Data extracts.
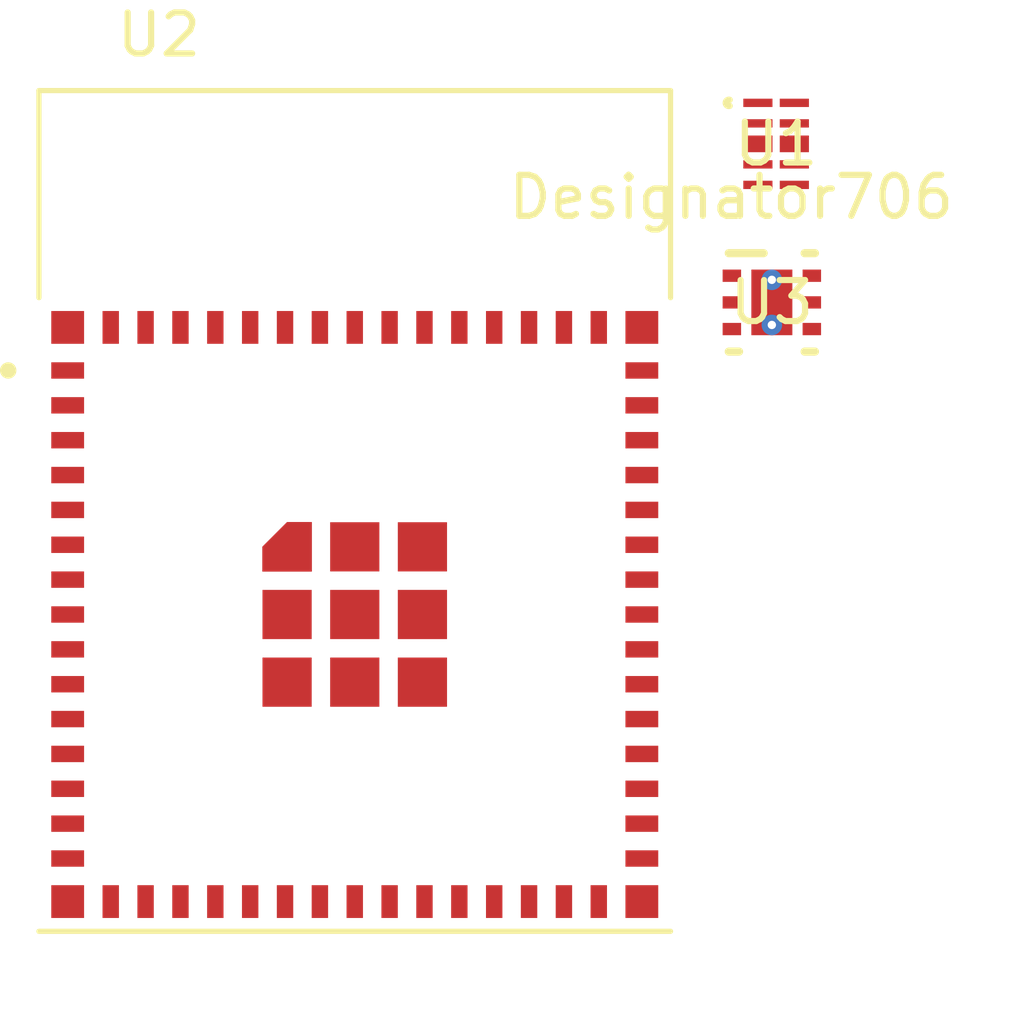
<source format=kicad_pcb>
(kicad_pcb
	(version 20241229)
	(generator "pcbnew")
	(generator_version "9.0")
	(general
		(thickness 1.6)
		(legacy_teardrops no)
	)
	(paper "A4")
	(layers
		(0 "F.Cu" signal)
		(2 "B.Cu" signal)
		(9 "F.Adhes" user "F.Adhesive")
		(11 "B.Adhes" user "B.Adhesive")
		(13 "F.Paste" user)
		(15 "B.Paste" user)
		(5 "F.SilkS" user "F.Silkscreen")
		(7 "B.SilkS" user "B.Silkscreen")
		(1 "F.Mask" user)
		(3 "B.Mask" user)
		(17 "Dwgs.User" user "User.Drawings")
		(19 "Cmts.User" user "User.Comments")
		(21 "Eco1.User" user "User.Eco1")
		(23 "Eco2.User" user "User.Eco2")
		(25 "Edge.Cuts" user)
		(27 "Margin" user)
		(31 "F.CrtYd" user "F.Courtyard")
		(29 "B.CrtYd" user "B.Courtyard")
		(35 "F.Fab" user)
		(33 "B.Fab" user)
		(39 "User.1" user)
		(41 "User.2" user)
		(43 "User.3" user)
		(45 "User.4" user)
	)
	(setup
		(pad_to_mask_clearance 0)
		(allow_soldermask_bridges_in_footprints no)
		(tenting front back)
		(pcbplotparams
			(layerselection 0x00000000_00000000_55555555_5755f5ff)
			(plot_on_all_layers_selection 0x00000000_00000000_00000000_00000000)
			(disableapertmacros no)
			(usegerberextensions no)
			(usegerberattributes yes)
			(usegerberadvancedattributes yes)
			(creategerberjobfile yes)
			(dashed_line_dash_ratio 12.000000)
			(dashed_line_gap_ratio 3.000000)
			(svgprecision 4)
			(plotframeref no)
			(mode 1)
			(useauxorigin no)
			(hpglpennumber 1)
			(hpglpenspeed 20)
			(hpglpendiameter 15.000000)
			(pdf_front_fp_property_popups yes)
			(pdf_back_fp_property_popups yes)
			(pdf_metadata yes)
			(pdf_single_document no)
			(dxfpolygonmode yes)
			(dxfimperialunits yes)
			(dxfusepcbnewfont yes)
			(psnegative no)
			(psa4output no)
			(plot_black_and_white yes)
			(sketchpadsonfab no)
			(plotpadnumbers no)
			(hidednponfab no)
			(sketchdnponfab yes)
			(crossoutdnponfab yes)
			(subtractmaskfromsilk no)
			(outputformat 1)
			(mirror no)
			(drillshape 1)
			(scaleselection 1)
			(outputdirectory "")
		)
	)
	(net 0 "")
	(net 1 "unconnected-(U1-GND-Pad3)")
	(net 2 "unconnected-(U1-NC-Pad10)")
	(net 3 "unconnected-(U1-I{slash}O-Pad1)")
	(net 4 "unconnected-(U1-NC-Pad6)")
	(net 5 "unconnected-(U1-NC-Pad9)")
	(net 6 "unconnected-(U1-I{slash}O-Pad4)")
	(net 7 "unconnected-(U1-I{slash}O-Pad5)")
	(net 8 "unconnected-(U1-NC-Pad7)")
	(net 9 "unconnected-(U1-GND-Pad8)")
	(net 10 "unconnected-(U1-I{slash}O-Pad2)")
	(net 11 "unconnected-(U2-GND__22-Pad61_3)")
	(net 12 "unconnected-(U2-IO2-Pad6)")
	(net 13 "unconnected-(U2-IO45-Pad41)")
	(net 14 "unconnected-(U2-GND__1-Pad2)")
	(net 15 "unconnected-(U2-GND__9-Pad51)")
	(net 16 "unconnected-(U2-IO15-Pad19)")
	(net 17 "unconnected-(U2-GND__11-Pad53)")
	(net 18 "unconnected-(U2-GND__20-Pad61_1)")
	(net 19 "unconnected-(U2-IO33-Pad28)")
	(net 20 "unconnected-(U2-GND__30-Pad64)")
	(net 21 "unconnected-(U2-IO48-Pad30)")
	(net 22 "unconnected-(U2-GND__2-Pad42)")
	(net 23 "unconnected-(U2-GND__15-Pad57)")
	(net 24 "unconnected-(U2-IO38-Pad34)")
	(net 25 "unconnected-(U2-IO11-Pad15)")
	(net 26 "unconnected-(U2-IO21-Pad25)")
	(net 27 "unconnected-(U2-IO34-Pad29)")
	(net 28 "unconnected-(U2-GND__3-Pad43)")
	(net 29 "unconnected-(U2-RXD0-Pad40)")
	(net 30 "unconnected-(U2-IO42-Pad38)")
	(net 31 "unconnected-(U2-GND__16-Pad58)")
	(net 32 "unconnected-(U2-IO1-Pad5)")
	(net 33 "unconnected-(U2-IO16-Pad20)")
	(net 34 "unconnected-(U2-IO46-Pad44)")
	(net 35 "unconnected-(U2-GND__7-Pad49)")
	(net 36 "unconnected-(U2-IO35-Pad31)")
	(net 37 "unconnected-(U2-GND__17-Pad59)")
	(net 38 "unconnected-(U2-IO4-Pad8)")
	(net 39 "unconnected-(U2-IO8-Pad12)")
	(net 40 "unconnected-(U2-GND-Pad1)")
	(net 41 "unconnected-(U2-GND__18-Pad60)")
	(net 42 "unconnected-(U2-IO17-Pad21)")
	(net 43 "unconnected-(U2-IO47-Pad27)")
	(net 44 "unconnected-(U2-IO12-Pad16)")
	(net 45 "unconnected-(U2-TXD0-Pad39)")
	(net 46 "unconnected-(U2-IO26-Pad26)")
	(net 47 "unconnected-(U2-3V3-Pad3)")
	(net 48 "unconnected-(U2-IO20-Pad24)")
	(net 49 "unconnected-(U2-IO19-Pad23)")
	(net 50 "unconnected-(U2-GND__13-Pad55)")
	(net 51 "unconnected-(U2-IO14-Pad18)")
	(net 52 "unconnected-(U2-IO9-Pad13)")
	(net 53 "unconnected-(U2-GND__29-Pad63)")
	(net 54 "unconnected-(U2-GND__6-Pad48)")
	(net 55 "unconnected-(U2-IO7-Pad11)")
	(net 56 "unconnected-(U2-GND__27-Pad61_8)")
	(net 57 "unconnected-(U2-GND__25-Pad61_6)")
	(net 58 "unconnected-(U2-IO0-Pad4)")
	(net 59 "unconnected-(U2-IO5-Pad9)")
	(net 60 "unconnected-(U2-GND__8-Pad50)")
	(net 61 "unconnected-(U2-GND__5-Pad47)")
	(net 62 "unconnected-(U2-IO13-Pad17)")
	(net 63 "unconnected-(U2-IO37-Pad33)")
	(net 64 "unconnected-(U2-IO39-Pad35)")
	(net 65 "unconnected-(U2-GND__4-Pad46)")
	(net 66 "unconnected-(U2-IO10-Pad14)")
	(net 67 "unconnected-(U2-IO18-Pad22)")
	(net 68 "unconnected-(U2-GND__12-Pad54)")
	(net 69 "unconnected-(U2-IO6-Pad10)")
	(net 70 "unconnected-(U2-GND__24-Pad61_5)")
	(net 71 "unconnected-(U2-GND__10-Pad52)")
	(net 72 "unconnected-(U2-IO3-Pad7)")
	(net 73 "unconnected-(U2-GND__23-Pad61_4)")
	(net 74 "unconnected-(U2-GND__26-Pad61_7)")
	(net 75 "unconnected-(U2-GND__14-Pad56)")
	(net 76 "unconnected-(U2-GND__21-Pad61_2)")
	(net 77 "unconnected-(U2-IO41-Pad37)")
	(net 78 "unconnected-(U2-IO36-Pad32)")
	(net 79 "unconnected-(U2-GND__28-Pad62)")
	(net 80 "unconnected-(U2-IO40-Pad36)")
	(net 81 "unconnected-(U2-GND__31-Pad65)")
	(net 82 "unconnected-(U2-GND__19-Pad61)")
	(net 83 "unconnected-(U2-EN-Pad45)")
	(net 84 "unconnected-(U3-NC-Pad5)")
	(net 85 "unconnected-(U3-EN-Pad4)")
	(net 86 "unconnected-(U3-FB-Pad2)")
	(net 87 "unconnected-(U3-OUT-Pad1)")
	(net 88 "unconnected-(U3-GND-Pad3)")
	(net 89 "unconnected-(U3-PAD-Pad7)")
	(net 90 "unconnected-(U3-IN-Pad6)")
	(footprint "Footprint:UDFN10_ONS" (layer "F.Cu") (at 85.7741 88.5248))
	(footprint "Footprint:DRV0006A" (layer "F.Cu") (at 85.669998 92.39))
	(footprint "Footprint:XCVR_ESP32-S3-MINI-1-N8" (layer "F.Cu") (at 75.5 100))
	(embedded_fonts no)
)

</source>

Work to complete. Pick out all lines from the data above in which the word "Silkscreen" appears.

Answer space.
		(5 "F.SilkS" user "F.Silkscreen")
		(7 "B.SilkS" user "B.Silkscreen")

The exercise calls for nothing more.